▸ PASSAGE SHOWN:

Bitcoin is a new digital currency / crypto currency that was created in January 2009. It follows the ideas set out in a whitepaper by the person (or group of persons) using alias Satoshi Nakamoto. . Bitcoin offers the promise of a much lower transaction fees as compared to traditional banking / payment mechanisms and is completely decentralized as compared to a decentralized authority like central banks (e.g. RBI in India or FED in USA)

There are no physical bitcoins, only balances kept on a public ledger that anyone can access (view) bitcoin transactions are is verified by an enormous amount of computing power.

Note bitcoin is not a legal tender; however, it’s due to massive jump in its price ($18500+ as on 22nd Nov 2020). Price of bitcoin has jumped 117% in this year.    

Why bitcoin?

Cross border payments are way cheaper in bitcoins than traditional way of money transfer. Also bitcoin transactions are anonymous.  

Understanding bitcoin (Source : https://www.investopedia.com/)

Bitcoin is a collection of computers, or nodes, that all run Bitcoin's code and store its blockchain. A blockchain can be thought of as a collection of blocks. In each block is a collection of transactions. Because all these computers running the blockchain have the same list of blocks and transactions and can transparently see these new blocks being filled with new Bitcoin transactions, no one can cheat the system. Anyone, whether they run a Bitcoin "node" or not, can see these transactions occurring live. In order to achieve a nefarious act, a bad actor would need to operate 51% of the computing power that makes up Bitcoin. Bitcoin has around 47,000 nodes as of May 2020 and this number is growing, making such an attack quite unlikely.

▸ RECORDED INFORMATION:
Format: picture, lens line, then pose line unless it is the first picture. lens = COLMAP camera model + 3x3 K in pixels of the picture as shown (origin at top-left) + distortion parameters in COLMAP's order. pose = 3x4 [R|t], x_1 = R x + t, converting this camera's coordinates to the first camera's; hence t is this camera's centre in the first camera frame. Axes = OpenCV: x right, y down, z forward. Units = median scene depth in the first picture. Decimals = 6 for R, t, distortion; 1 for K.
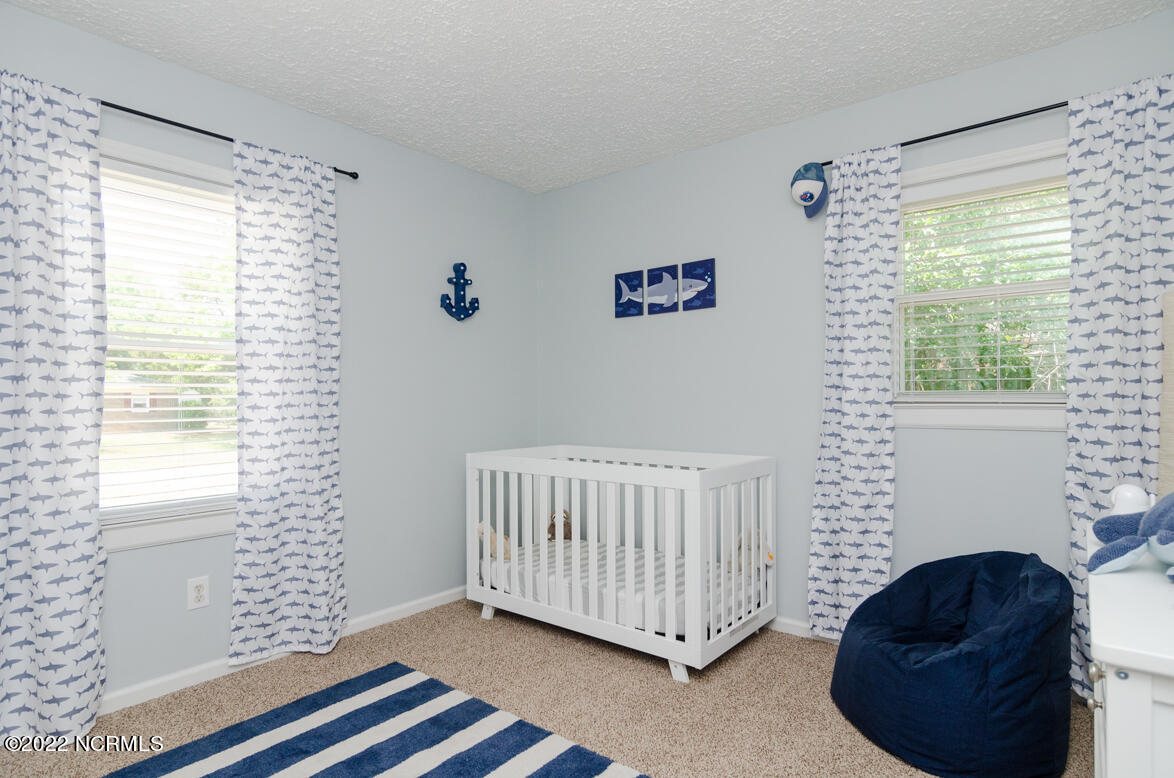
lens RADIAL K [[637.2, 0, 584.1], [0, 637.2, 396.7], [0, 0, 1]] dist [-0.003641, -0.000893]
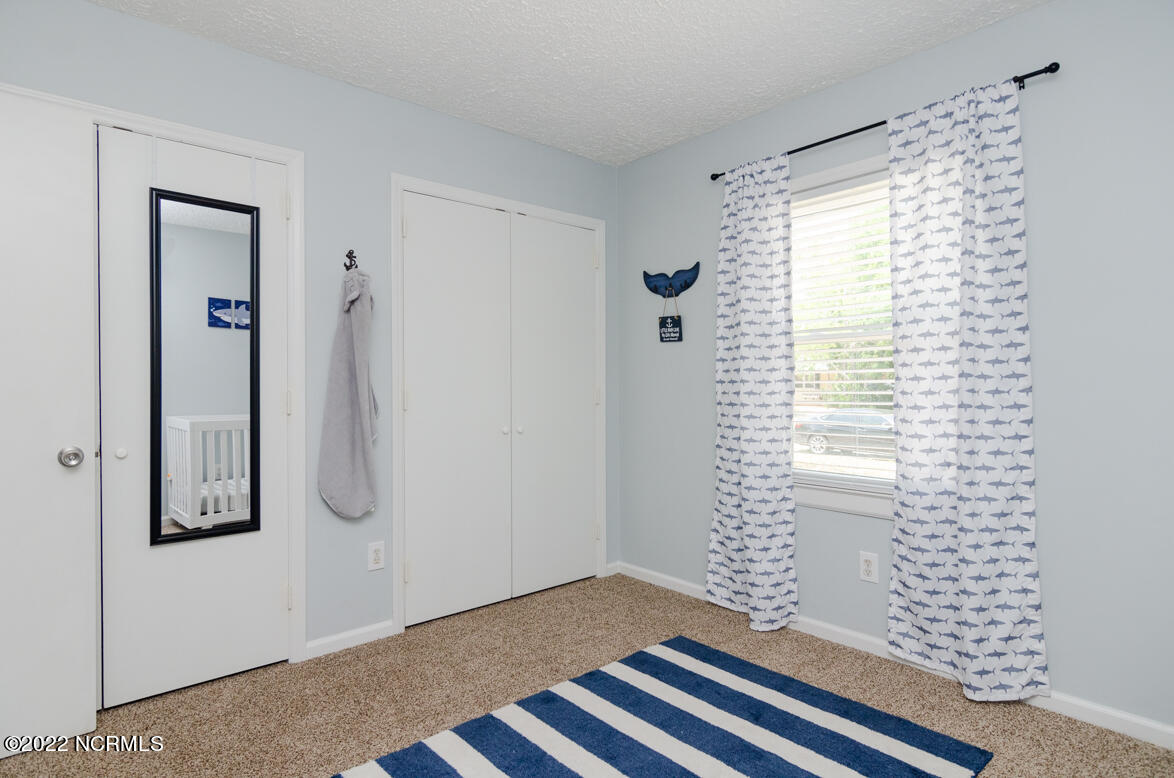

▸ DIRECTIONS: Give every calendar date that appears in the bitcoin passage.

▸ OUTPUT OF THE TASK:
- January 2009
- 22nd Nov 2020
- May 2020